J.D. Balthazar said...

I liked this one, but I could see the flaws in it as well. I'm not sure there was a good enough reason to explore the Bennett backstory, besides the fact that this is a show about women, it didn't really give us any meaningful information about him as a character. They could've done a Daya backstory, showing us that likely hilarious birthday cake scene, and kept the stuff about Bennett and Cesar in the present.

Anyway, I loved Black Cindy and her bug dance.

I'm not sure how I feel about the prison going under, it doesn't seem like a great place, and probably should shut down. But then our characters will be scattered, and that doesn't sit right with me either.

I think the under/paper uniform choice was made based on character personality. Big Boo wouldn't have bothered, and neither would Alex (although Alex had enough presence of mind to improvise with a plastic bag). Piper would've naturally been one of the first to grab one, and so would Red. I think it makes sense broken down like that, at least to an extent.

Piper and Alex seem to have a hate/hate = love/love relationship. They clearly have feelings for each other that aren't entirely healthy, but at the same time they can't deny that there is something deeper there too.

Great review, and decent episode. I'm looking forward to the next one.

Josie Kafka said...

Red: "Nice is for cowards and Democrats."

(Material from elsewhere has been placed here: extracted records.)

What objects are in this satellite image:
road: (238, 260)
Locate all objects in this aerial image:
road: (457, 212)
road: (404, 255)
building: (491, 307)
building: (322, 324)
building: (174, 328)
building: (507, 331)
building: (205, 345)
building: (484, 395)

Red gets some of the best lines.

This episode did make me really itchy, though.

Jess Lynde said...

The only thing about the Bennett focus that made me happy is that it seemed to reinforce what a disillusioned idiot he is. For me, he and Daya have never been a cute couple trying to overcome circumstances and the odds. The whole relationship was a horrible idea from the jump, and they've created a terrible mess. There is no happily ever after here. There is only suffering and heartbreak, and I'm concerned the baby is the one that will suffer the most. (Can you tell I was less than thrilled with the proposal scene? :) ) Aleida may have been angling for a payday with Grandma Mendez, but she felt like the only one making sense when arguing for the chance to give the kid a better shot and his own room. I hope Daya wakes up and lets go of her romantic fantasies soon.

I, too, am thrilled that Piper dropping a dime on Alex is out in the open already. The less time spent on their "let's constantly betray each other" dynamic, the better. Those two are just as unhealthy as Daya and Bennett.

I'm with J.D. on the prison situation: it seems like a place that should maybe be shut down, but I hate the thought of the makeshift "family" being scattered to the winds.

Jess Lynde said...

Edit: I meant to call Bennett a "deluded" idiot, not a "disillusioned" one. (Although I guess there's a chance he's just been disillusioned by Cesar.) Ack! I so often wish there was an edit function for the comments. :)

Juliette said...

I was really happy to get Bennett's backstory, because I love Bennett, he's one of my favourite characters. I know I'm in the minority on that one! I can't help it, I'm a sucker for sappy love stories, even though I can tell that this one is heading straight for disaster and has been from the beginning. I can't help it, I like characters who are daft, sometimes deeply stupid, but well intentioned.

Marianna said...

I don't think Bennet lost his leg in the grenade scene, thanks to the soldier who was a lot braver than he was.

The crib that Cesar gave Bennet looked like a drop-side crib, which new standards tell us are unsafe, so it's probably for the best that no baby is using it.